第9章 *7*
「それが許されるのは、あなたの命が危うくなった時だけ!私達と約束したでしょ!?」
ペトラの必死な説得に、エレンの動きが止まっては僅かに目を見開いていた。しかし、すぐに表情を、戻しては噛む力を更に入れようとした時、エレン、とずっと無言だったリヴァイが口を動かす。
「お前は間違ってない、やりたきゃやれ。」
リヴァイの思わぬ言葉に目を見開くエレン。兵長!?と声を張り上げるペトラも驚いていた。勿論、リヴァイの声はキュラの耳にも届いていた。何を考えているのか分からないキュラは、目を細めてその様子を見ていた。

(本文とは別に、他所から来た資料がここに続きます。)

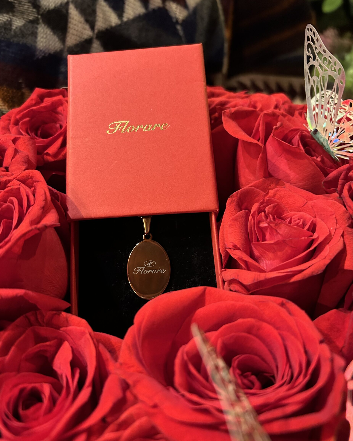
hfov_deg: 51.5
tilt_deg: -45.2
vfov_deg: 62.2
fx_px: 366
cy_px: 234
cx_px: 171
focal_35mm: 28
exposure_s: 1/30
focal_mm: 5.7
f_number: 1.5
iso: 500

「俺にはわかる。コイツは本物の化け物だ。『巨人の力』とは無関係にな。どんなに力で抑えようとも、どんな檻に閉じ込めようとも、コイツの意識を服従させることは誰にもできない。」
リヴァイの話によれば、エレンと今まで戦ってきたリヴァイ班の判断の相違は経験則に基づくらしいが、アテにしなくていいというのだ。リヴァイは、馬を走らせたまま後ろにいるエレンの方を僅かに振り向いては言った。
「自分を信じるか、俺やコイツら調査兵団組織を信じるかだ。俺にはわからない。ずっとそうだ…。自分の力を信じても…信頼に足る仲間の選択を信じても……結果は誰にもわからなかった…。」
リヴァイは、囁くようにエレンに言い続けていた。リヴァイの言った通りなのかもしれない。結果は、誰にも分からない。それは、妖怪で長年生き続けているキュラ達にも、結果は分からない。
リヴァイは、前を向き…。
「だから…まぁせいぜい…悔いが残らない方を自分で選べ。」
エレンは、リヴァイの言葉をしっかり聞いてもう一度、後ろで女型の巨人と戦っている調査兵団を見ていた。